そう考えると、愉快だと斜に構えてばかりはいられないかもしれない。ダンデはわずかに居住まいを正し、マダム・オルデーヌが再び口を開くのを待った。
「貴方がいくら紳士的であろうとしても、魔が差すということもあるのです。そんな時、貴方の魅力に抗える女性は相当に少ないでしょう。貴方には、そういった力があるのですよ」
「……」
その言葉に、ダンデの眼差しの明度が下がった。わずかに暗くかげる黄金の瞳の先で、マダム・オルデーヌが丁寧に続ける。
「貴方はこの先、おそらくそれほど苦労なく女性の心を射止めることができるでしょう。男性の心理として、獲物を狩る快感も覚える年頃です。簡単に手に落ちる甘露に、夢中になったとしても不思議ではありません」
「……」
「貴方には、リーグトップのタイトル保持者として、果たすべき責任があります。スポンサーの意向に従う義務もある。その上で、大人として身を処し、己の魅力と力をきちんと自覚して、無分別な行動を控える理性を――」
「16歳で博士号を取得する女性を、どう思いますか、マダム・オルデーヌ?」
「え?」
唐突に切り返された問いに、マダム・オルデーヌは思わずぽかんと口を開いた。ダンデは構わず、わずかに自嘲的な笑みを唇に浮かべて、ソファの背もたれに身を預ける。

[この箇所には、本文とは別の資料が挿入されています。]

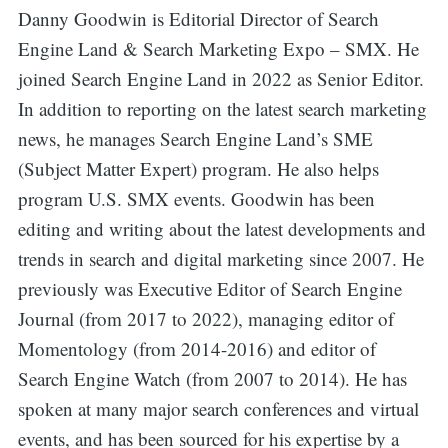
Danny Goodwin is Editorial Director of Search
Engine Land & Search Marketing Expo – SMX. He
joined Search Engine Land in 2022 as Senior Editor.
In addition to reporting on the latest search marketing
news, he manages Search Engine Land’s SME
(Subject Matter Expert) program. He also helps
program U.S. SMX events. Goodwin has been
editing and writing about the latest developments and
trends in search and digital marketing since 2007. He
previously was Executive Editor of Search Engine
Journal (from 2017 to 2022), managing editor of
Momentology (from 2014-2016) and editor of
Search Engine Watch (from 2007 to 2014). He has
spoken at many major search conferences and virtual
events, and has been sourced for his expertise by a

「17歳にして単身で外国へ渡り、四面楚歌の学閥の中、自力で二つ目の博士号を取得。厳しい環境下でも音を上げず、努力して前を向き道を切り開く女性は、オレの魅力とやらに気づくことがあると思いますか?」
会話の主旨が掴みきれず、けれどマダム・オルデーヌは素直に感嘆を口にした。
「まあ……それは、相当に、非凡な、女性ですね」
「そうですね。でも、彼女はそれに気づいていない。自分がどれだけ優秀で、高度なことを成し遂げているか自覚が薄く、自信なさげに弱音を吐くんです」
「……」
「そんな女性を助けることも、護ることもできないオレは、本当に力がある男でしょうか?」
ダンデには珍しい、自虐的な風情で呟く様子を、マダム・オルデーヌはじっと見つめた。ほんの幼いころから、彼女が根気よく作り上げた『ガラルの英雄』は、けれどまるでどこにでもいるティーンエージャーのように、自分の無力を嘆いている。

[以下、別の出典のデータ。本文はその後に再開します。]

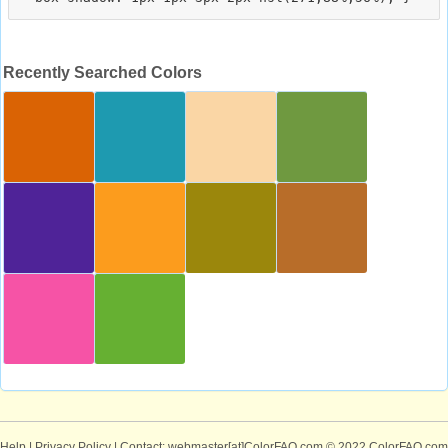
Recently Searched Colors
Help
|
Privacy Policy
| Contact: webmaster[at]ColorFAQ.com
© 2022 ColorFAQ.com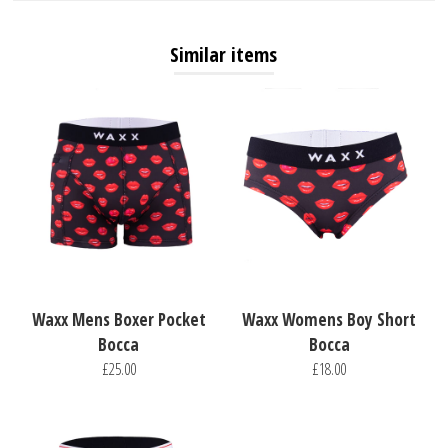
Similar items
Waxx Mens Boxer Pocket
Waxx Womens Boy Short
Bocca
Bocca
£25.00
£18.00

思いがけず、マダム・オルデーヌは最後の講義の成功を確信した。
「……チャンピオンダンデ……いえ、ミスター・ダンデ。貴方は、その女性に望まれる人間になりたいと願っているのですね?」
確信的な問いに、ダンデは一瞬怯んだように口を閉ざしてから、まさにティーンエージャーそのものの、熟れきった顔色で頷いた。心のうちを素直にさらけ出す少年王者は、いつだってこの、厳しくも優しいマナー講師には逆らえない。
そんな教え子を愛おしげに見つめ、マダム・オルデーヌはきっぱりと言い放った。
「ボン! 私の講義は、以上です。ミスター・ダンデ、貴方は私の『最高傑作』ですよ」
「……はい、マダム・オルデーヌ。いままでありがとうございました」
立ち上がり、握手を交わす。マダム・オルデーヌは可愛い教え子の金の瞳を見つめ、茶目っ気たっぷりに微笑んだ。
「ミス・オリーヴには、チャンピオンダンデにはいかなる懸念も無用だと報告しておきましょう。どれほどの美女の誘惑にも、ハニートラップにも屈することはない、と」
「はは……感謝します」
気恥ずかしそうに苦笑するダンデに、最後の餞だと、マダム・オルデーヌが口を開く。
「非凡な男性には、非凡な女性がお似合いだと思いますよ。貴方が貴方の持てるすべての魅力を解放した時……さあ、その稀有な女性は逃げ切れるでしょうか? 大変に興味深いことですね」
その言葉に、ダンデは金色の瞳を瞠って。
それからちいさく、はにかんだように微笑んだ。